The case of the missing artifacts at the Baghdad National Museum is an example of how information can become a weapon in the war of ideology when the fighting with real bullets and bombs achieves a level of success unthinkable to naysayers.
Opponents of the U.S. war to end Iraq's reign of terror under Saddam Hussein had painted an ugly picture as coalition troops began bombing and taking control of cities one by one. When Saddam's grip on the country collapsed, critics of the war and, more specifically, of the Bush administration jumped on every opportunity to emphasize any negative impact of the battles that had just been fought.
One such opportunity appeared to fall into the laps of critics and protesters with the first reports of "looting" of the Baghdad museum.
The museum rightly holds a position of prominence in the world of archeology and the preservation of historical culture.
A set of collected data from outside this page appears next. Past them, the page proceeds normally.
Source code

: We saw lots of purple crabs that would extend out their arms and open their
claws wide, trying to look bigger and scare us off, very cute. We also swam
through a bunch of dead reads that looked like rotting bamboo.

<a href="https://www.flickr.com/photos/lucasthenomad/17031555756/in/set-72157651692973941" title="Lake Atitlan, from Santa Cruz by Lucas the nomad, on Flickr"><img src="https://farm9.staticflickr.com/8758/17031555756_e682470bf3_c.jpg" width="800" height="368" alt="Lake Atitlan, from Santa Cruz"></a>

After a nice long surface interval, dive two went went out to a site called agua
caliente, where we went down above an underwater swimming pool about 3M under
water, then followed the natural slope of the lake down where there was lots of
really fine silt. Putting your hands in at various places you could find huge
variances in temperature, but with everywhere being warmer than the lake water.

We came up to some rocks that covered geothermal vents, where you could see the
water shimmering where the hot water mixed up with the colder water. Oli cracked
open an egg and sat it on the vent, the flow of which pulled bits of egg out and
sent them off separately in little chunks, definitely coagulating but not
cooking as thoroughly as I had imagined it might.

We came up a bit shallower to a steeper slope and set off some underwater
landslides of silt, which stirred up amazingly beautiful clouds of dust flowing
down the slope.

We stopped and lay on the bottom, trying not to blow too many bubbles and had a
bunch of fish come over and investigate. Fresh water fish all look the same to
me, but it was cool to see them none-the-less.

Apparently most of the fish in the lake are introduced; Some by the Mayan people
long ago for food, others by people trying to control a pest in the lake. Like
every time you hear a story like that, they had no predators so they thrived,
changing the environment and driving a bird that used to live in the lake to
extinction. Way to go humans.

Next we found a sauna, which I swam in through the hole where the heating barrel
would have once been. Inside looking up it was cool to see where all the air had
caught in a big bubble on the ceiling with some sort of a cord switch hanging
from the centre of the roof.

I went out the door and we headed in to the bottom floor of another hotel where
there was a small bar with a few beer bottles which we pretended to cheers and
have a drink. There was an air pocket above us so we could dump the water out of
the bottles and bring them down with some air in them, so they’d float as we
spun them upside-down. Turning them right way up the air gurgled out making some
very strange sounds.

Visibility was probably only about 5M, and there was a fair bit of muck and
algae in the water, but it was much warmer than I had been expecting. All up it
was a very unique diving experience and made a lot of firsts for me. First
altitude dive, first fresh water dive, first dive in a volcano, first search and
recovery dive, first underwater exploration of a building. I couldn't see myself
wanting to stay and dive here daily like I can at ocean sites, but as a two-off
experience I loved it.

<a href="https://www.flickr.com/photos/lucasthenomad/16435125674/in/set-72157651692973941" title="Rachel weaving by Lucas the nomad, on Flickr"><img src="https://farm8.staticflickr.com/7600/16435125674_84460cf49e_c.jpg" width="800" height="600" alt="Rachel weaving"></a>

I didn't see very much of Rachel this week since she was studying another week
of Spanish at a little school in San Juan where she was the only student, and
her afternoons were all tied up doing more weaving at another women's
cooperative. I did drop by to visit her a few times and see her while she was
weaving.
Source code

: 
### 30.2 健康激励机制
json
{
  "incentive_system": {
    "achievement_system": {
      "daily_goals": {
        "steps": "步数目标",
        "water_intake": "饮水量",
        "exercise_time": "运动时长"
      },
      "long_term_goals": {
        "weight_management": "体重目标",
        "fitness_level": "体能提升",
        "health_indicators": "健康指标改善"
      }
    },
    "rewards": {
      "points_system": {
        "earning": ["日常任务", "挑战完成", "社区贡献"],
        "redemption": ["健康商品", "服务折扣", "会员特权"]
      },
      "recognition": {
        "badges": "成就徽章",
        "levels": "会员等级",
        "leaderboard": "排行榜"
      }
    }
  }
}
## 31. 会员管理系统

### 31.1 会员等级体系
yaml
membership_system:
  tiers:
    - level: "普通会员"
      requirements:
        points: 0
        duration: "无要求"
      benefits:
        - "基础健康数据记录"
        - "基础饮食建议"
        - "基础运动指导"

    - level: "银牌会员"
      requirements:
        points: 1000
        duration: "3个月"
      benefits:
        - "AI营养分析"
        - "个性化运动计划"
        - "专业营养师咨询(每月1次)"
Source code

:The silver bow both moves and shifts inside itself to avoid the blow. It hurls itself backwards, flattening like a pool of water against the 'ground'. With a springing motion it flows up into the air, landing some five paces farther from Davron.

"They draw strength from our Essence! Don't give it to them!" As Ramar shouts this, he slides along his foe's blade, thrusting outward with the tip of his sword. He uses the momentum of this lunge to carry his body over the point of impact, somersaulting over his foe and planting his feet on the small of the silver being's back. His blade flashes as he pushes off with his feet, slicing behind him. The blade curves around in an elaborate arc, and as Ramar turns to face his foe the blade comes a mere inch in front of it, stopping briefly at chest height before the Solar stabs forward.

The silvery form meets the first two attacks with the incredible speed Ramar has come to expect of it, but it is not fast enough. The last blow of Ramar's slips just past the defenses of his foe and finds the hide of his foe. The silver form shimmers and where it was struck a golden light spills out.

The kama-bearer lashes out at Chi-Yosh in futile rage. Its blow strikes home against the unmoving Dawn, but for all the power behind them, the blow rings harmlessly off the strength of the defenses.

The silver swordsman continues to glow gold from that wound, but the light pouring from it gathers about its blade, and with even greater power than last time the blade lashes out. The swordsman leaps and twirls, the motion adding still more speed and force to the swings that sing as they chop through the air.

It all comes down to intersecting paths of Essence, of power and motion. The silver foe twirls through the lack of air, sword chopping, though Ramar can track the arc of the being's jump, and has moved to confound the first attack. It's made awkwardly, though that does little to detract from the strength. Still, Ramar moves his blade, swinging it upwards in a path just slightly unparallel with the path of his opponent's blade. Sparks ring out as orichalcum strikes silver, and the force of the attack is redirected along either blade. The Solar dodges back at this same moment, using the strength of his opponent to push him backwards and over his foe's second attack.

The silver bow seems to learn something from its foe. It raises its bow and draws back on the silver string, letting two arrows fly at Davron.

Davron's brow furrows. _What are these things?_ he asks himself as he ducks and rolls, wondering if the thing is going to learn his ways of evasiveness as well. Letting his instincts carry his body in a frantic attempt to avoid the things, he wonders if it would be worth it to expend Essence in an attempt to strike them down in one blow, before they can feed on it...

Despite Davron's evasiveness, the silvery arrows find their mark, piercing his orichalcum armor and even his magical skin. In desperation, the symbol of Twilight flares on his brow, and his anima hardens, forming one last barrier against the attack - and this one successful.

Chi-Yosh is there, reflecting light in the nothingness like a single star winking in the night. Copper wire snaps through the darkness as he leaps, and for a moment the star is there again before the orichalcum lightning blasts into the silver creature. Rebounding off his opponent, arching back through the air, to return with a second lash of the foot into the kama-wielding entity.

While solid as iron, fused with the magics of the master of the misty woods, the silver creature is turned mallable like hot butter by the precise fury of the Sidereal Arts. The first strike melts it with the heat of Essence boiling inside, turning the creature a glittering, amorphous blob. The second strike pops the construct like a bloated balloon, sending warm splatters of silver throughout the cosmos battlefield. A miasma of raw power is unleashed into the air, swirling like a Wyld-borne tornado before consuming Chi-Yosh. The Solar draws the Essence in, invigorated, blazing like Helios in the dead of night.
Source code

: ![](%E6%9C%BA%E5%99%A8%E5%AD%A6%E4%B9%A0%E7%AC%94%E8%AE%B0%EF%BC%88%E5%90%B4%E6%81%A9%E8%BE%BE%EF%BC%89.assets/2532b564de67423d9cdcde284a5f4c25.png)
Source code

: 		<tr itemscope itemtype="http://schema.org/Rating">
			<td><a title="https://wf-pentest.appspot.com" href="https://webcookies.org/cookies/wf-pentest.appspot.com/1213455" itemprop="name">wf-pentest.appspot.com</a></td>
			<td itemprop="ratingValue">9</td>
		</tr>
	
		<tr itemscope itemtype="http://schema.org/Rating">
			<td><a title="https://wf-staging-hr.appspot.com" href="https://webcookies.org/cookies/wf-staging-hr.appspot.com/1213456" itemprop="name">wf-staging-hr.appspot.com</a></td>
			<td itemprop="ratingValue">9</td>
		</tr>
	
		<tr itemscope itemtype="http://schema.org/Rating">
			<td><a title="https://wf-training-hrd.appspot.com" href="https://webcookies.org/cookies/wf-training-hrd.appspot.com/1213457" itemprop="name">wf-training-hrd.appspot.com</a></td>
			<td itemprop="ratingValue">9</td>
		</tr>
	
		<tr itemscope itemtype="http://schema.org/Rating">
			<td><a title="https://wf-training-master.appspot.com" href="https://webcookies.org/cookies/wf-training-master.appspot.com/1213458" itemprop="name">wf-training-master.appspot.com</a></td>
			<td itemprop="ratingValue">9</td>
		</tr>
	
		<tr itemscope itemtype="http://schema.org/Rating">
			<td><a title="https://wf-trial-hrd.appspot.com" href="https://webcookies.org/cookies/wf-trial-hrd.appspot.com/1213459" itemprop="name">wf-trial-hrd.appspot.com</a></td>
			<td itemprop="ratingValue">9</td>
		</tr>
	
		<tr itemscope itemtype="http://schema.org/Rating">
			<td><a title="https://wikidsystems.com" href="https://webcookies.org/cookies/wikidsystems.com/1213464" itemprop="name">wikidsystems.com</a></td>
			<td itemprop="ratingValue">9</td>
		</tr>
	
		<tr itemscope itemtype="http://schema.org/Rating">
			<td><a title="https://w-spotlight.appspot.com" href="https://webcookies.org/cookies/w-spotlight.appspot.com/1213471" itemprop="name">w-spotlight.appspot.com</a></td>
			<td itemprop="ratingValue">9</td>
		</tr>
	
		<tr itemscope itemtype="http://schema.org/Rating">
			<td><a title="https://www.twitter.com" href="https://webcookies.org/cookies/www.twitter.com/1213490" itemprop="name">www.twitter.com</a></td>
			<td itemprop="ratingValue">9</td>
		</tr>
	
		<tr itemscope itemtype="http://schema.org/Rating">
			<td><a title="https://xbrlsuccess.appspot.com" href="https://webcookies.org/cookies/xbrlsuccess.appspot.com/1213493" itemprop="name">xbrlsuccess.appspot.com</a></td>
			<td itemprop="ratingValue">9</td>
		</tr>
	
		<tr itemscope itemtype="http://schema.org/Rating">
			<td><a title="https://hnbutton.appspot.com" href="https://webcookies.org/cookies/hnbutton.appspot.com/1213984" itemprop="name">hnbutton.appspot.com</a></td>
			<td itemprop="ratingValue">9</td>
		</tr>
As the cradle of civilization, the fertile crescent of that portion of Iraq that lies between the Tigris and Euphrates rivers holds some of the oldest and most interesting records of human development and achievement to be found anywhere. Much of that record was housed in the Baghdad museum.
While U.S. troops were still securing vast portions of Baghdad in early April, the museum became a target for thieves. At least some of the thievery, it now appears, was highly organized and targeted specific items, including some of the oldest and rarest artifacts.
Initial news reports focused on a claim made by the distraught deputy director of the museum who claimed that 170,000 items has been stolen, lost or destroyed. That information has been widely repeated in account after account of the aftermath of the war in Iraq, even though later information indicates that estimate was grossly exaggerated. As late as last week, articles in publications as notable as New Yorker magazine were still making passing references based on the 170,000-item figure without further clarification.
This week, the curator of the British Museum said that 30 to 40 items of critical importance are missing.
As various news organizations have reported since early April, there are many explanations for the reduction from 170,000 missing items to 30 or 40.
For example, it was learned shortly after the liberation of Baghdad that precautions had been taken prior to the war to stash away many artifacts for safekeeping. Hundreds of artifacts have been returned by Iraqi citizens who claim they took them to make sure they were protected. Hundreds more artifacts have been recovered from thieves trying to move their loot out of the country. Some of the artifacts have shown up among merchandise for sale in Baghdad shops and open-air markets. In one such case, a journalist purchased an artifact and returned it to the museum.
Not all journalists, it seems, were so scrupulous. Some have been found in possession of small artifacts apparently taken as souvenirs. And there were a few instances of military personnel who helped themselves to a trinket or two to take home.
It will be weeks before the museum can fully assess its losses. Some of the treasures may never be recovered. For the most part, however, most of the treasures -- some of them dating from 7000 B.C. -- are in safe hands.